This is the worst OVA ever? Clearly you haven’t watched Mars of Destruction. The characters from this OVA at least have names…

animegio says:

I was gonna mention that one too. But MoD doesn’t have a dub, afaik.

baka gaijin says:

JC Staff, making shitty anime since 1986.

lygerzero0zero says:

Aren’t all those colors shades of gray?

Calyrica says:

I just picked random hex values to show the point.

Derp says:

So you guys are reviewing bad anime to make fun of them? That’s actually pretty funny.

You should review Madoka next then.

wakuwaku says:

Clearly u guys haven looked around hard enough, like the mentioned above MoD, among others, i know a few too. no point doing this if u cant do a good job of it…go back to reviewing fansubs

janice says:

What does this even mean? I thought it was a good review.

Zalis says:

The CPM back catalogue has no shortage of crappy OVAs. I thought the subbed version of Grandoll was bad enough (not helped by the semi-dubtitling), so I can’t even imagine the dub. And I’m not even a dub-hater.

kyonyUU says:

Caly, you’re just jelly cuz your boobs aren’t as big.

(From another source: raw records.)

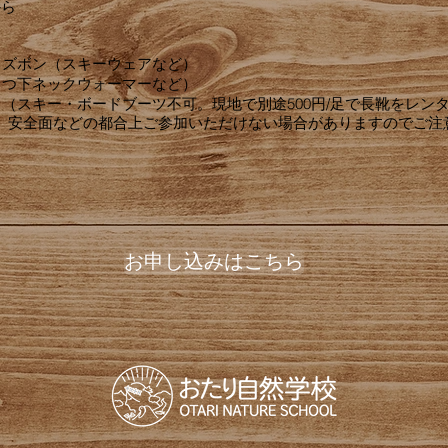
から
、ズボン（スキーウェアなど）
くつ下ネックウォーマーなど）
（スキー・ボードブーツ不可。現地で別途500円/足で長靴をレン
、安全面などの都合上ご参加いただけない場合がありますのでご注
お申し込みはこちら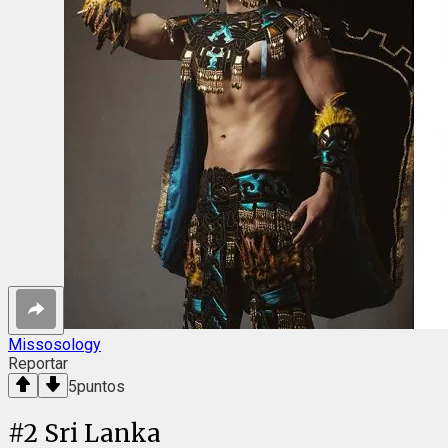
Missosology
Reportar
5
puntos
#
2
Sri Lanka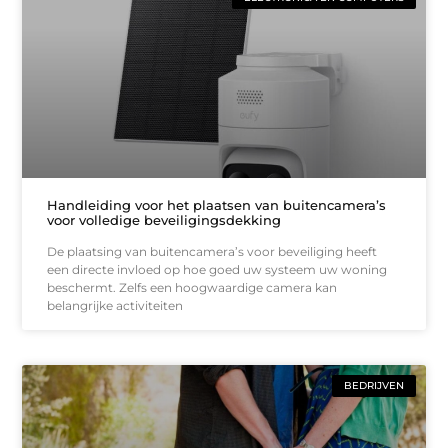
Handleiding voor het plaatsen van buitencamera’s
voor volledige beveiligingsdekking
De plaatsing van buitencamera’s voor beveiliging heeft
een directe invloed op hoe goed uw systeem uw woning
beschermt. Zelfs een hoogwaardige camera kan
belangrijke activiteiten
BEDRIJVEN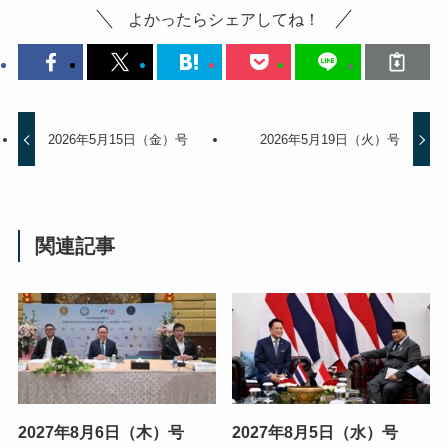
よかったらシェアしてね！
2026年5月15日（金）号
2026年5月19日（火）号
関連記事
2027年8月6日（木）号
2027年8月5日（水）号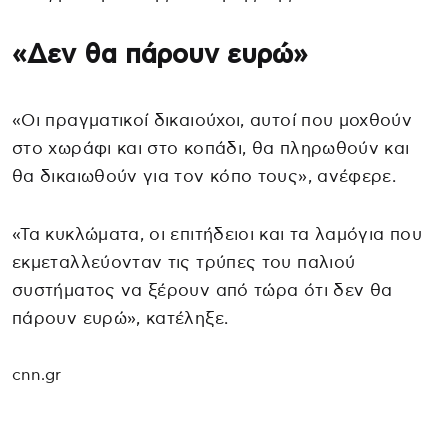
«Δεν θα πάρουν ευρώ»
«Οι πραγματικοί δικαιούχοι, αυτοί που μοχθούν
στο χωράφι και στο κοπάδι, θα πληρωθούν και
θα δικαιωθούν για τον κόπο τους», ανέφερε.
«Τα κυκλώματα, οι επιτήδειοι και τα λαμόγια που
εκμεταλλεύονταν τις τρύπες του παλιού
συστήματος να ξέρουν από τώρα ότι δεν θα
πάρουν ευρώ», κατέληξε.
cnn.gr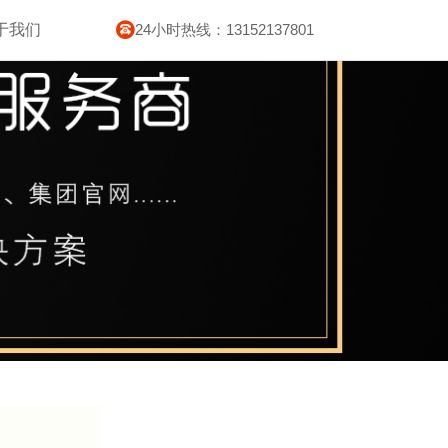
于我们
24小时热线：13152137801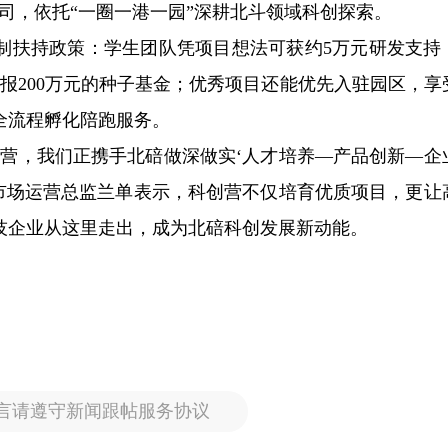
司，依托“一圈一港一园”深耕北斗领域科创探索。
制扶持政策：学生团队凭项目想法可获约5万元研发支持
报200万元的种子基金；优秀项目还能优先入驻园区，享
全流程孵化陪跑服务。
创营，我们正携手北碚做深做实‘人才培养—产品创新—企
地市场运营总监兰单表示，科创营不仅培育优质项目，更让
技企业从这里走出，成为北碚科创发展新动能。
言请遵守新闻跟帖服务协议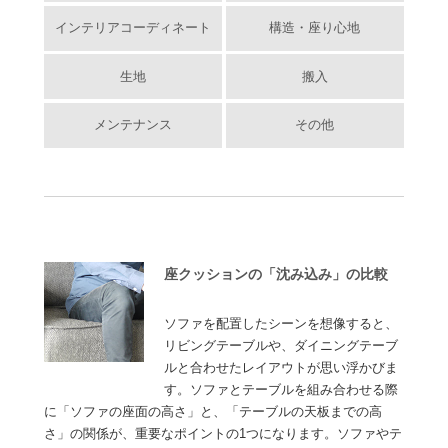
インテリアコーディネート
構造・座り心地
生地
搬入
メンテナンス
その他
座クッションの「沈み込み」の比較
ソファを配置したシーンを想像すると、
リビングテーブルや、ダイニングテーブ
ルと合わせたレイアウトが思い浮かびま
す。ソファとテーブルを組み合わせる際
に「ソファの座面の高さ」と、「テーブルの天板までの高
さ」の関係が、重要なポイントの1つになります。ソファやテ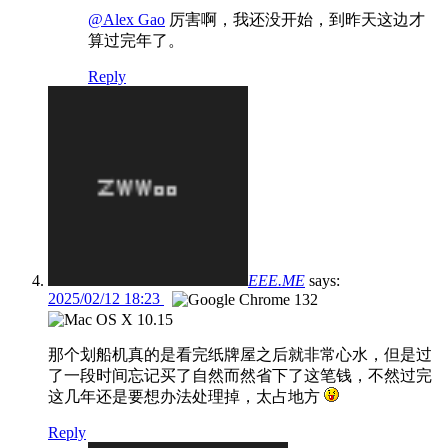
@Alex Gao
厉害啊，我还没开始，到昨天这边才
算过完年了。
Reply
EEE.ME
says:
2025/02/12 18:23
那个划船机真的是看完纸牌屋之后就非常心水，但是过
了一段时间忘记买了自然而然省下了这笔钱，不然过完
这几年还是要想办法处理掉，太占地方
Reply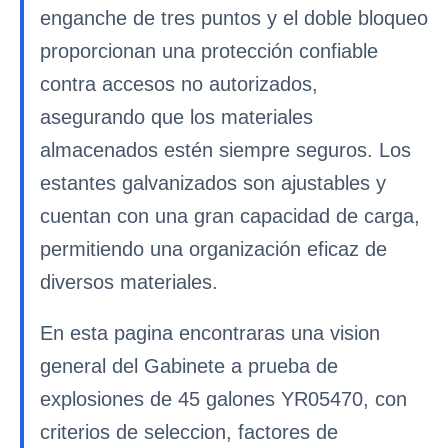
enganche de tres puntos y el doble bloqueo
proporcionan una protección confiable
contra accesos no autorizados,
asegurando que los materiales
almacenados estén siempre seguros. Los
estantes galvanizados son ajustables y
cuentan con una gran capacidad de carga,
permitiendo una organización eficaz de
diversos materiales.
En esta pagina encontraras una vision
general del Gabinete a prueba de
explosiones de 45 galones YR05470, con
criterios de seleccion, factores de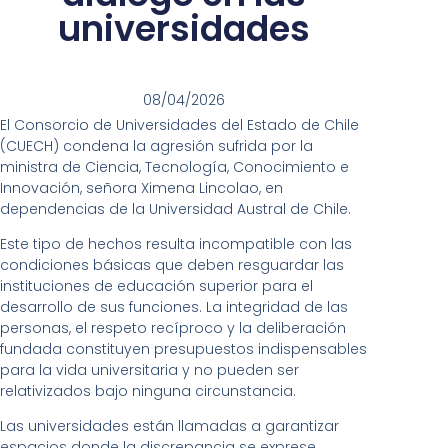
universidades
08/04/2026
El Consorcio de Universidades del Estado de Chile
(CUECH) condena la agresión sufrida por la
ministra de Ciencia, Tecnología, Conocimiento e
Innovación, señora Ximena Lincolao, en
dependencias de la Universidad Austral de Chile.
Este tipo de hechos resulta incompatible con las
condiciones básicas que deben resguardar las
instituciones de educación superior para el
desarrollo de sus funciones. La integridad de las
personas, el respeto recíproco y la deliberación
fundada constituyen presupuestos indispensables
para la vida universitaria y no pueden ser
relativizados bajo ninguna circunstancia.
Las universidades están llamadas a garantizar
espacios donde la discrepancia se exprese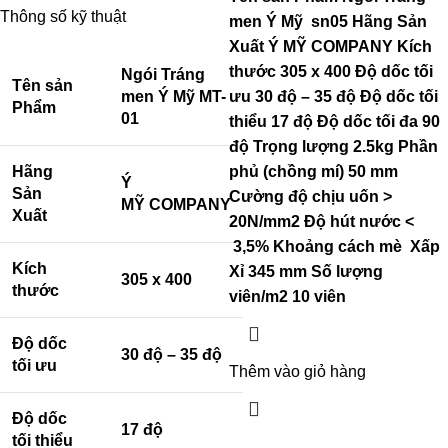
Thông số kỹ thuật
men Ý Mỹ sn
05
Hãng Sản
Xuất
Ý MỸ COMPANY
Kích
thước
305 x 400
Độ dốc tối
Ngói Tráng
Tên sản
men Ý Mỹ MT-
ưu
30 độ – 35 độ
Độ dốc tối
Phẩm
01
thiểu
17 độ
Độ dốc tối đa
90
độ
Trọng lượng
2.5kg
Phần
Hãng
phủ (chồng mí)
50 mm
Ý
Sản
Cường độ chịu uốn
>
MỸ COMPANY
Xuất
20N/mm2
Độ hút nước
<
3,5%
Khoảng cách mè
Xấp
Kích
Xỉ 345 mm
Số lượng
305 x 400
thước
viên/m2
10 viên
Độ dốc
30 độ – 35 độ
tối ưu
Thêm vào giỏ hàng
Độ dốc
17 độ
tối thiểu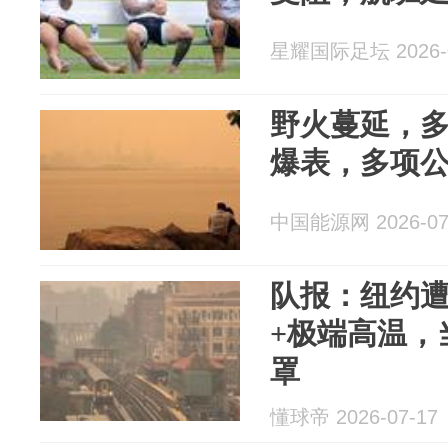
星耀国际足坛 2026-0
野火蔓延，
爆表，多项
中国能源网 2026-07
队报：纽约
+极端高温，
罩
懂球帝 2026-07-17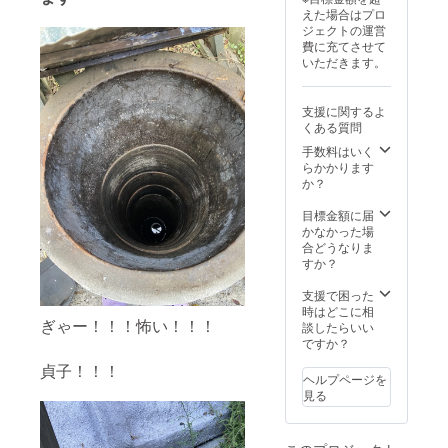
えた場合はプロ
ジェクトの運営
費に充てさせて
いただきます。
支援に関するよ
くある質問
手数料はいく
らかかります
か？
目標金額に届
かなかった場
合どうなりま
すか？
支援で困った
時はどこに相
ぎゃー！！！怖い！！！
談したらいい
ですか？
貞子！！！
ヘルプページを
見る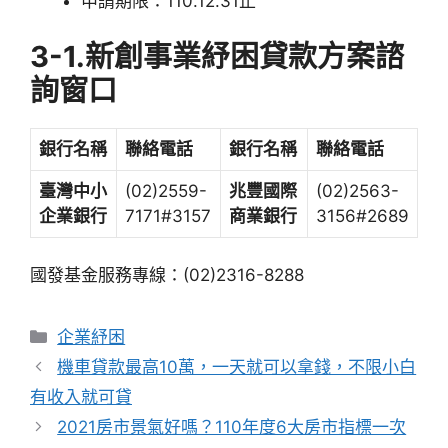
申請期限：110.12.31止
3-1.新創事業紓困貸款方案諮
詢窗口
銀行名稱
聯絡電話
銀行名稱
聯絡電話
臺灣中小
(02)2559-
兆豐國際
(02)2563-
企業銀行
7171#3157
商業銀行
3156#2689
國發基金服務專線：(02)2316-8288
分
企業紓困
類
機車貸款最高10萬，一天就可以拿錢，不限小白
有收入就可貸
2021房市景氣好嗎？110年度6大房市指標一次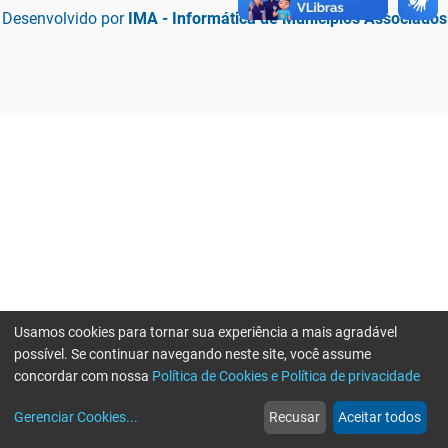
Desenvolvido por
IMA - Informática de Municípios Associados
Usamos cookies para tornar sua experiência a mais agradável
possível. Se continuar navegando neste site, você assume
concordar com nossa
Política de Cookies e Política de privacidade
home
build_circle
event
web
more_horiz
Erro ao enviar informações, por favor tente novamente
Gerenciar Cookies
...
Recusar
Aceitar todos
Início
Serviços
Eventos
Notícias
Mais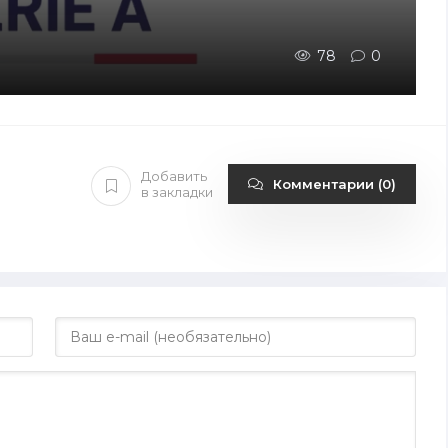
78
0
Добавить
Комментарии (0)
в закладки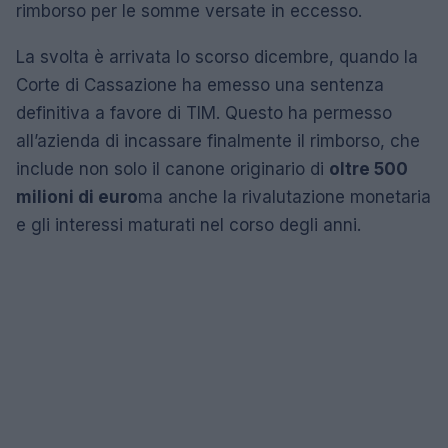
rimborso per le somme versate in eccesso.
La svolta è arrivata lo scorso dicembre, quando la
Corte di Cassazione ha emesso una sentenza
definitiva a favore di TIM. Questo ha permesso
all’azienda di incassare finalmente il rimborso, che
include non solo il canone originario di
oltre 500
milioni di euro
ma anche la rivalutazione monetaria
e gli interessi maturati nel corso degli anni.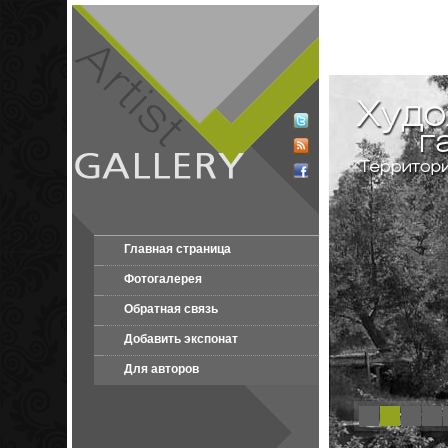
Главная страница
Фотогалерея
Обратная связь
Добавить экспонат
Для авторов
1
2
3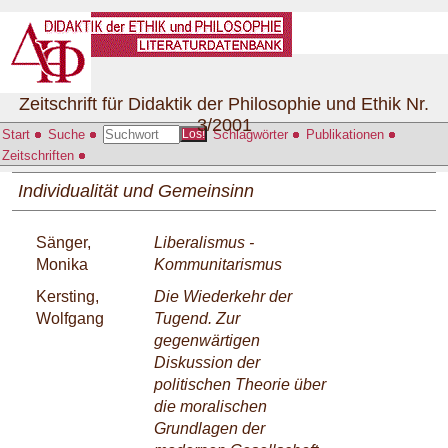
Zeitschrift für Didaktik der Philosophie und Ethik Nr.
3/2001
Start
Suche
Schlagwörter
Publikationen
Los!
Zeitschriften
Individualität und Gemeinsinn
Sänger,
Liberalismus -
Monika
Kommunitarismus
Kersting,
Die Wiederkehr der
Wolfgang
Tugend. Zur
gegenwärtigen
Diskussion der
politischen Theorie über
die moralischen
Grundlagen der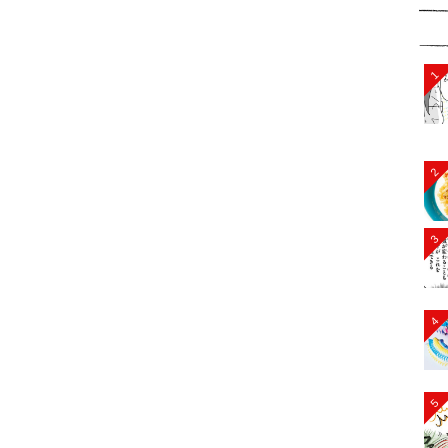
1
2
3
4
5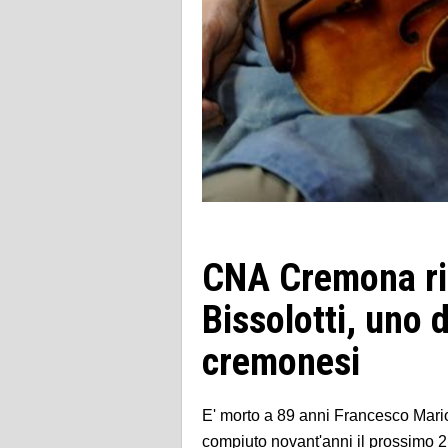
CNA Cremona ri
Bissolotti, uno d
cremonesi
E' morto a 89 anni Francesco Mario
compiuto novant'anni il prossimo 2 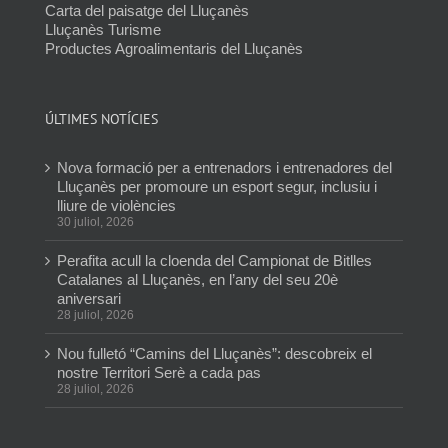
Carta del paisatge del Lluçanès
Lluçanès Turisme
Productes Agroalimentaris del Lluçanès
ÚLTIMES NOTÍCIES
Nova formació per a entrenadors i entrenadores del
Lluçanès per promoure un esport segur, inclusiu i
lliure de violències
30 juliol, 2026
Perafita acull la cloenda del Campionat de Bitlles
Catalanes al Lluçanès, en l’any del seu 20è
aniversari
28 juliol, 2026
Nou fulletó “Camins del Lluçanès”: descobreix el
nostre Territori Serè a cada pas
28 juliol, 2026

You mad?

Sean says:

I’ve long held that more than a handful is redundant.

kyonyUU says:

Are these hands that have tremendous grip strength because of all the fap?

ThumperZ1 says:

Yes! :D

The Moondoggie says:

Meh, total haters above. I did enjoy Grandoll when it was aired in my country as a two part anime special. Those were the times of Trigun, Gundam G, and Yuyu Hakusho…

Of course it was dubbed to my country’s language.

And as for flashy light effects in a fight scene, Guilty Crown is “regretfully the King”(pun intended).

Fleshy.. err… Flashy anime isn’t bad.